Six days later the Nationals lead by two against the Padres. Bases loaded. Harper hit one deep into right, off the scoreboard. The runners scored, and after his briefing with Matt Williams, Harper wanted a triple. He slid headfirst into third, safe.

But when the next inning began, McClouth replaced Harper in left field. Fans assumed he had just jammed his thumb, and would come back soon. But on Sunday, the Nationals announced he would go on the fifteen-day DL.

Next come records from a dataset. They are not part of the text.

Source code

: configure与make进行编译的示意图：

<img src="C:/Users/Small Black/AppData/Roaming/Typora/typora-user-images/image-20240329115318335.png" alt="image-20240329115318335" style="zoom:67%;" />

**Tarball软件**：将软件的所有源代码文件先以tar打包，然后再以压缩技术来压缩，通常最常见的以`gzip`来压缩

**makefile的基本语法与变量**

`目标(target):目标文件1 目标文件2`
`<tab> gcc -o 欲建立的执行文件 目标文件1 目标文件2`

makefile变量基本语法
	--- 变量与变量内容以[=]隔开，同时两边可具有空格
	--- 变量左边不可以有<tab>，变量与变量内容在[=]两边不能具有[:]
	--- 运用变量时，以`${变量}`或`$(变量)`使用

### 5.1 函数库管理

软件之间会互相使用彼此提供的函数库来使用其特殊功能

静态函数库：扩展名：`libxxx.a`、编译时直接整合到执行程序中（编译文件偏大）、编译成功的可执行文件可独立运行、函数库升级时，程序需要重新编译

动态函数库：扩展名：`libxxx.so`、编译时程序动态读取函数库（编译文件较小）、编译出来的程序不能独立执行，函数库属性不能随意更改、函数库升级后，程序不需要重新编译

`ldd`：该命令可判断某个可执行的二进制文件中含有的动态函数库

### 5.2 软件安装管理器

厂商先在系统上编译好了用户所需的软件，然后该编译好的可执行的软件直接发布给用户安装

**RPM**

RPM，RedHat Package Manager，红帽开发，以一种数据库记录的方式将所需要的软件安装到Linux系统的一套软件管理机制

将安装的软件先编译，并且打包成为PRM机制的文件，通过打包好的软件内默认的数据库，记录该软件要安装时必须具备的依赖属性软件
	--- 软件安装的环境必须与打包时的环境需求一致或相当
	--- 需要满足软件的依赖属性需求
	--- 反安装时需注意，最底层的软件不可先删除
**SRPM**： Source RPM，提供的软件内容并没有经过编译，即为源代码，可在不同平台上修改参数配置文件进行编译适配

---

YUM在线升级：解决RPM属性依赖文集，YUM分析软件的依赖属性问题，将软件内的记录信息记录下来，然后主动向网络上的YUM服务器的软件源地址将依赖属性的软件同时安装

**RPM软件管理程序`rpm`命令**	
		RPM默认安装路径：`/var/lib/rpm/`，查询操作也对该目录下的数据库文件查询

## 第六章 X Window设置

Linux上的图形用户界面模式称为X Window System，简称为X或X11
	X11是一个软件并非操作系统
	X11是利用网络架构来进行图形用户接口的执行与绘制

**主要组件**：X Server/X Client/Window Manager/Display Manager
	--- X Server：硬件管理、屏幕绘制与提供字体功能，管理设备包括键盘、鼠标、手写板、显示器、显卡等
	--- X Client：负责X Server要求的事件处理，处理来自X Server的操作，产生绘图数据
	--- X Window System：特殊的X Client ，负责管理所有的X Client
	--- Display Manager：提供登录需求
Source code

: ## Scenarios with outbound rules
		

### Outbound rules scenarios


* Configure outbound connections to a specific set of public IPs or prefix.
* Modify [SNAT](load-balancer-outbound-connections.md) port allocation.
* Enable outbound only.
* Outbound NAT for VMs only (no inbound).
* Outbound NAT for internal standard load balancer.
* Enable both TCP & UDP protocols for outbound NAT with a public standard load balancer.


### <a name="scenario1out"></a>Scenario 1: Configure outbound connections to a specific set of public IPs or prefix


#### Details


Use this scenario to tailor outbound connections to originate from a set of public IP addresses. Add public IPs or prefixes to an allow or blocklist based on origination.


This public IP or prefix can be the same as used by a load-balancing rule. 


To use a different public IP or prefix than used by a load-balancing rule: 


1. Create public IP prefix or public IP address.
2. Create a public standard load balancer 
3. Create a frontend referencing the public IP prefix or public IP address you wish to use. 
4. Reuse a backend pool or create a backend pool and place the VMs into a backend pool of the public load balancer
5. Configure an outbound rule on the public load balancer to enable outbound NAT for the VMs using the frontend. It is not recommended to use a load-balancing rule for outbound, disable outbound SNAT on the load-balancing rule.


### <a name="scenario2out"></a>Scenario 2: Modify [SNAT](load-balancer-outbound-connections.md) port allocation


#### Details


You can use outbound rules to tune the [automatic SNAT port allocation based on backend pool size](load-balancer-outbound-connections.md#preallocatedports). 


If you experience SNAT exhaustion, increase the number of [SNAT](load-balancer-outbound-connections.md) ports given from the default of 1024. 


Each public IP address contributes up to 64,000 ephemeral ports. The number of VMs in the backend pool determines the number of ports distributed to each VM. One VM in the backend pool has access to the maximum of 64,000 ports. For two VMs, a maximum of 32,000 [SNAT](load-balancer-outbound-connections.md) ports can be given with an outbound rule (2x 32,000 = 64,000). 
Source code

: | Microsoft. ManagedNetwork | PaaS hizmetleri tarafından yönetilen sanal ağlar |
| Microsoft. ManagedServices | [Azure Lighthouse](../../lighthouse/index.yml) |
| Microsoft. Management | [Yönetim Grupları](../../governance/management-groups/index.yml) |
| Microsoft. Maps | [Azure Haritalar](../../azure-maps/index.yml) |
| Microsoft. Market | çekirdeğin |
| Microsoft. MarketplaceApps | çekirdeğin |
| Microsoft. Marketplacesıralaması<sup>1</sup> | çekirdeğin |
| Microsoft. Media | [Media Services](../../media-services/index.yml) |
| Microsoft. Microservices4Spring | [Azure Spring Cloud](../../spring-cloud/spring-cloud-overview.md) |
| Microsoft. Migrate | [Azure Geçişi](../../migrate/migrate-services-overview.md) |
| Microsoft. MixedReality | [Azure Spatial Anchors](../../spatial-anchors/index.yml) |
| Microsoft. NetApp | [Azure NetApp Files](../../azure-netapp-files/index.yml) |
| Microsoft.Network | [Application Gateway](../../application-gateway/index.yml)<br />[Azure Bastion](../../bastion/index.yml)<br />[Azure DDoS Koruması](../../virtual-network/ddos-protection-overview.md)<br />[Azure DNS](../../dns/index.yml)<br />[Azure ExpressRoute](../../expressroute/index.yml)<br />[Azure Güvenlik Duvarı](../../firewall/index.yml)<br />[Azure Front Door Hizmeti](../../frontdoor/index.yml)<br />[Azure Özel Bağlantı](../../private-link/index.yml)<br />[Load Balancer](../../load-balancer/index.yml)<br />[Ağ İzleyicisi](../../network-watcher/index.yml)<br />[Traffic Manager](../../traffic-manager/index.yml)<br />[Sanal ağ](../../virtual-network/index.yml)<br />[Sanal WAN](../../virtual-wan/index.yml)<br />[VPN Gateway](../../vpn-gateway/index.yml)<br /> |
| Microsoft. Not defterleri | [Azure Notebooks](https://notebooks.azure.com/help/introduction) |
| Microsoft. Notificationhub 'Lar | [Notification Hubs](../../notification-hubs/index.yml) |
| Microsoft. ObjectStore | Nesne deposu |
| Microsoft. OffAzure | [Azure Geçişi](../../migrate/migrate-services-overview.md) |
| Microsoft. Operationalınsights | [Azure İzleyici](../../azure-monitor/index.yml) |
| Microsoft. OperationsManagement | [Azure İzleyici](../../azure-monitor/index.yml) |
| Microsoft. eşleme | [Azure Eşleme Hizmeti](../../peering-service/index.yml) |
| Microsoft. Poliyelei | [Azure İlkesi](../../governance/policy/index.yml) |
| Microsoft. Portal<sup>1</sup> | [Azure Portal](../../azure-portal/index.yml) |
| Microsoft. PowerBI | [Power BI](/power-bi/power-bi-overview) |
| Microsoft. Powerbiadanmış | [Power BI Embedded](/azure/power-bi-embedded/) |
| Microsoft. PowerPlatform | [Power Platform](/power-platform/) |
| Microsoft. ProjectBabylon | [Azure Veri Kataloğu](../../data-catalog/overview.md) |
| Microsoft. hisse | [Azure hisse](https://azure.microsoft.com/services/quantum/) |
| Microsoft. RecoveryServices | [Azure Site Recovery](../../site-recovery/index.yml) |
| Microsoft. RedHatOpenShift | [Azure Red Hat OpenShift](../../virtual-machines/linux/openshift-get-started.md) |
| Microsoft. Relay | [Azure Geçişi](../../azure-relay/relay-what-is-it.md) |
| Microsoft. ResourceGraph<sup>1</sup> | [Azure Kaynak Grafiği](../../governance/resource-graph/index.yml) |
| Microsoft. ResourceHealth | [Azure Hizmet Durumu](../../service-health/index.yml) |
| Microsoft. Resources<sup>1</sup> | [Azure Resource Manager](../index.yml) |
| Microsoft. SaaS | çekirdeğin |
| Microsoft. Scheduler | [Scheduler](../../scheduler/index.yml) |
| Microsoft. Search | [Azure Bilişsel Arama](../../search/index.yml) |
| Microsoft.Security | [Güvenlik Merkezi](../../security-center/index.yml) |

Where have we heard this story before?

Oh, wait, we all know. Opening Day, with Ramos. Against the Braves on April 11, with Zimmerman. Fister in his second to last spring training game.

Lady luck has not smiled upon the Nationals with injuries so far this season. Starters have already combined for more than roughly 43 games lost this season, all big blows.

Many things with the ability to go wrong went wrong. Harper sliding into third. Zimmerman with second. Ramos on a foul ball. Fister on a pitch.

But here’s the good news.

The Nats have won 56 percent of their games without Ramos’ big bat, and have gone 7-6 against two very good teams after the Braves series without Zimmerman. Desmond & Werth are stepping it up while Espinosa, LaRoche, Rendon and Lobaton continue to hit. Plus, the time left on the DL remaining for Fister runs out soon, and Zimmerman and Ramos can both come back by mid-late May.

Nats est. DL time left (C/O NatsWX)

Nats est. DL time left (C/O NatsWX)

Harper’s sprain hopefully won’t mean ligamental damage, and the Nats may pick up where they left off very soon.